In the UK, our native honeybee is the subspecies Apis mellifera mellifera, named the North European Dark Bee. It is also now known as the British Black Bee.

There is ongoing research that aims to determine more precisely the origins of A. mellifera and to outline more clearly which routes it took as it migrated from Africa.

Currently there are three main theories about this, which are not necessary to describe here, although it is recognised by researchers, that A. mellifera has evolved into four major lineage groupings.

These groups are A, M, C, and O. Their evolutionary differences are supported by analyses of ecological, physiological and behavioural traits as well as genetic DNA evidence.

Group A comprises the sub-species throughout Africa.

Group M includes the sub-species from Iberia, western and northern Europe and the British Isles.

Group C includes the sub-species from eastern Europe and the northern Mediterranean regions.

Group O includes the sub-species from Turkey and the Middle East.

Although they may have the same origins, the genetic makeup of these groups and the subspecies within them are quite different. They have each developed a diverse array of genetic traits and characteristics in response to the ecological niches that they have evolved in over thousands of years.

Breeding near-native bees

The lineage group of each sub-species needs to be considered when breeding bees. Those within the same group are more compatible with each other as they are historically more closely related. Cross-breeding between groups tend to produce unsatisfactory results in the longer term for the beekeeper. For example, it is well known that hybridised daughters of imported queens from other sub-species creates hybrid vigour which tends to manifest as defensive or aggressive behaviour in the second or third generation. These bees are not very pleasant to work with. 

Depending on what part of the world they came from, other strains often display genetic characteristics that are not suited to our seasonal cycles. Examples of this is a colony that continues to produce brood during the winter months, or a colony that creates a large amount of brood too early in the year. Both of these behaviours put the colony under stress and are in danger of running out of stores if the cold winter is overly drawn out.

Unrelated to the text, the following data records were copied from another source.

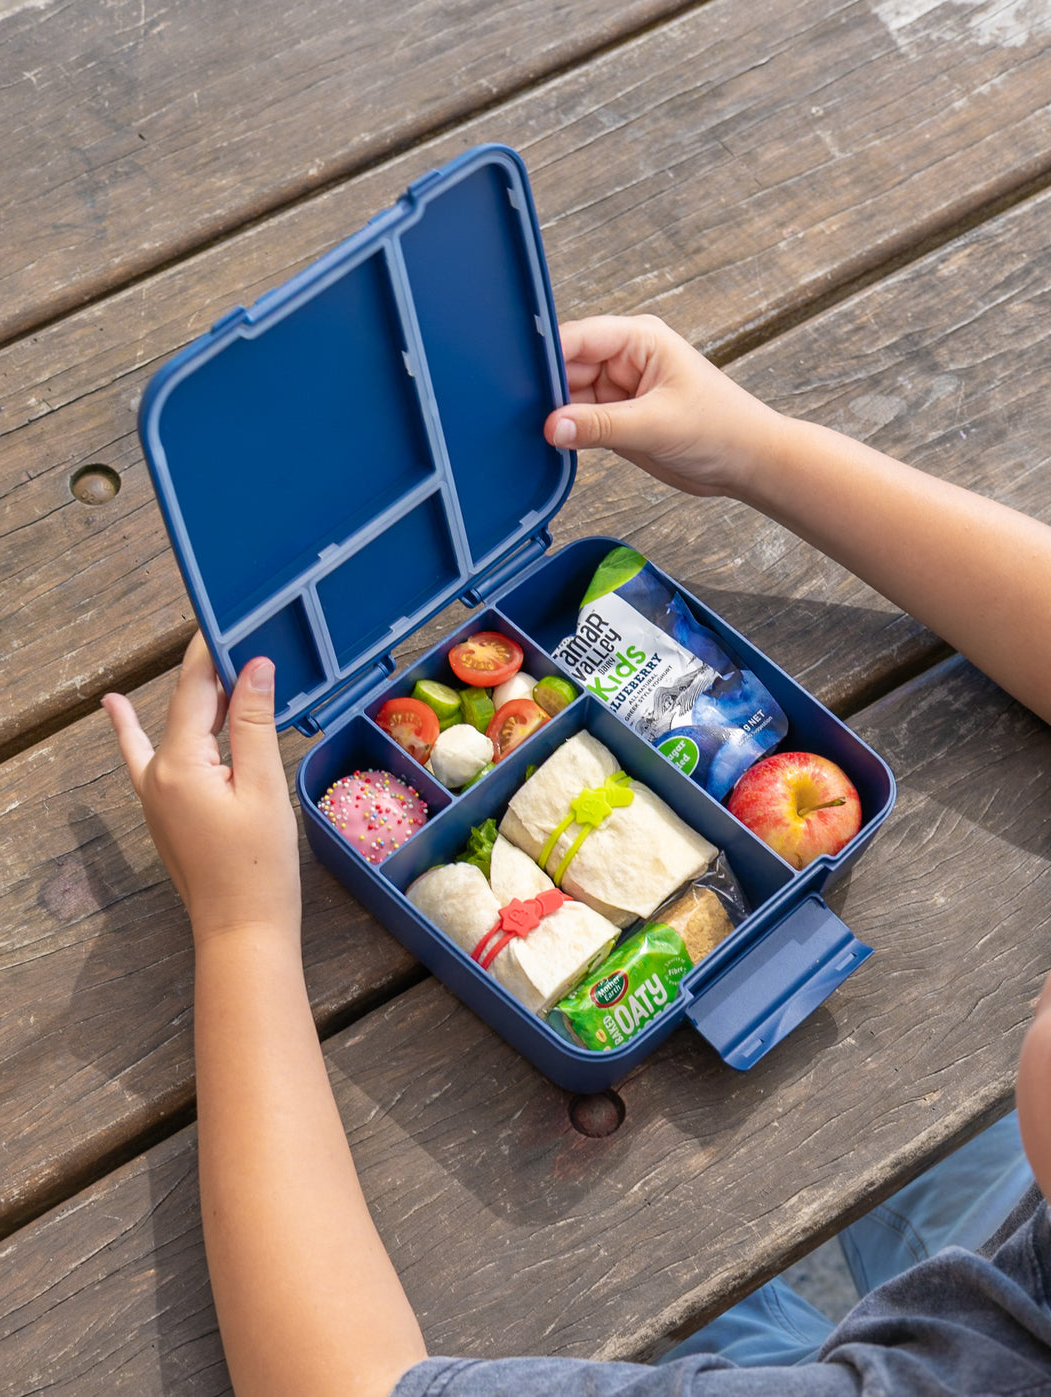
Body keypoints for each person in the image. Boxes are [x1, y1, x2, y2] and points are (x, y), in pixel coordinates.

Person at [102, 314, 1051, 1397]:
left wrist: (241, 925)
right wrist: (759, 446)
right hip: (977, 1251)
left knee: (742, 1310)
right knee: (864, 1257)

Over the past 150 years or so, some UK beekeepers have been importing honeybees from other countries in their search for desirable characteristics and traits that some of these other strains of bees possess. Today, queen imports are rising year on year from countries such as Denmark, Greece, Italy, Malta, Romania and Slovenia. The total number of known imported queens, (the ones that were declared and went through the legal channels) in 2018 was 15,946. In 2019 it was 20,021. (Data from the NBU - National Bee Unit.) This shows an increasing trend towards importing more and more queens.

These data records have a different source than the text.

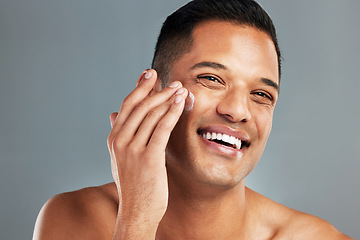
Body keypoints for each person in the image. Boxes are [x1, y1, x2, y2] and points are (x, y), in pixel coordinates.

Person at [33, 0, 353, 239]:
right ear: (152, 93)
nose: (238, 111)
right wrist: (138, 220)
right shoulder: (73, 220)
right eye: (212, 79)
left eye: (262, 94)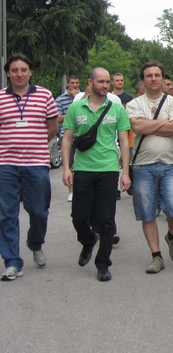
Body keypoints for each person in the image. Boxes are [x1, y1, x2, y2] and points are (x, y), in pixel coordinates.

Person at [62, 68, 130, 282]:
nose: (105, 85)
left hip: (108, 169)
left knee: (106, 219)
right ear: (89, 82)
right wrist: (66, 168)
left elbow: (125, 140)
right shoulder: (76, 107)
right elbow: (66, 139)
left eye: (107, 82)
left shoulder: (116, 108)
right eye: (100, 81)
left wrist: (125, 171)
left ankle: (103, 263)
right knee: (79, 217)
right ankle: (88, 240)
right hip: (82, 168)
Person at [0, 54, 58, 281]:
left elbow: (52, 127)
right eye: (14, 70)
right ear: (7, 73)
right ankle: (12, 262)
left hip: (36, 163)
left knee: (38, 210)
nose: (19, 74)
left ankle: (35, 243)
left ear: (30, 72)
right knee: (7, 214)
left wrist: (34, 144)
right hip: (6, 164)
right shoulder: (1, 98)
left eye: (23, 69)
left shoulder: (44, 95)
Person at [127, 61, 173, 273]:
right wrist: (163, 122)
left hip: (170, 164)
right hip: (142, 165)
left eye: (157, 75)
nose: (153, 79)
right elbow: (137, 127)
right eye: (149, 75)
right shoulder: (134, 103)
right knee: (148, 212)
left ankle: (171, 236)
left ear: (162, 79)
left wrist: (149, 125)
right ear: (143, 80)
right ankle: (156, 256)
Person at [56, 74, 80, 202]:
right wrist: (73, 115)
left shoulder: (83, 97)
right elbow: (58, 117)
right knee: (69, 164)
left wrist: (76, 98)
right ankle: (71, 191)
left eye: (76, 83)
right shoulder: (60, 99)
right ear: (67, 84)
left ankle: (81, 189)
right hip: (67, 136)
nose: (74, 86)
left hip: (81, 136)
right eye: (72, 83)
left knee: (81, 165)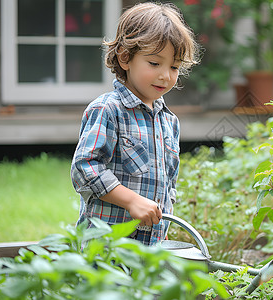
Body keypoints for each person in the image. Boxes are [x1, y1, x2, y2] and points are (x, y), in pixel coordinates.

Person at [71, 2, 199, 246]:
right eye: (154, 63)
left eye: (174, 67)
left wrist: (164, 227)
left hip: (151, 246)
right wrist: (131, 201)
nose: (165, 75)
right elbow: (84, 169)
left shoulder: (169, 122)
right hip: (108, 245)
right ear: (125, 57)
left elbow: (168, 186)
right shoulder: (108, 110)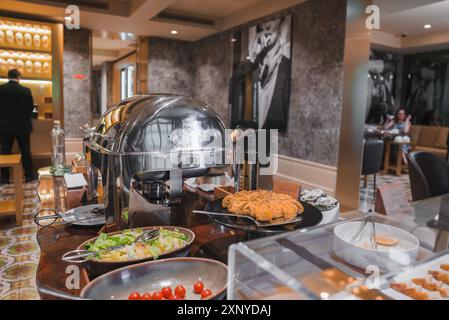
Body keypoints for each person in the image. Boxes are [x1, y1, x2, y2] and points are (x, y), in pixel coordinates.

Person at [0, 69, 37, 183]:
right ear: (18, 77)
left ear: (8, 76)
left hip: (5, 126)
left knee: (5, 151)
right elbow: (31, 108)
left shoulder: (1, 89)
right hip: (23, 126)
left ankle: (4, 177)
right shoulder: (26, 91)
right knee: (25, 151)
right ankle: (29, 175)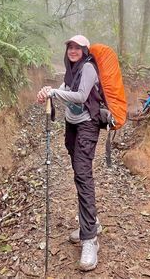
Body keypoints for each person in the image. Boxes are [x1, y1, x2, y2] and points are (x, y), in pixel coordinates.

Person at [37, 35, 104, 271]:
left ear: (85, 50)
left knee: (83, 176)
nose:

The most popular imports seem to be the Italian bee – Apis mellifera ligustica and the Carniolan bee – Apis mellifera carnica both belonging to group C. Also very popular is the so called Buckfast bee, as developed by Brother Adam from Buckfast Abbey in the UK. The Buckfast bee is not actually a strain of bee, it is in essence, a hybrid.

There are however, unforeseen and unintended consequences of this practice. The genetic make-up of most of the bees in the UK has become a complex mix of random hybridised crosses and back-crosses that occurs through the process of swarming, open matings and the general non-containment by beekeepers, which becomes more complicated and chaotic with every new batch of imports each year.

It seems to me that this genetic confusion just adds an extra layer of unnecessary stress to our bees. They already have to cope with the new burdens that we humans are imposing on therm; new pests and new diseases introduced through our global trade practices of moving food, plants and products around the world, on top of the general mismanagement of our countryside and our natural resources, brought about by the pressures of our profit-focused, monocultural farming practices that we impose on the countryside.

To me, it makes more sense to try to work with bees that have been localised over a long period of time and are as close as possible to our native bee that has genetically evolved and naturally adapted to live in the variable climate of this part of the world.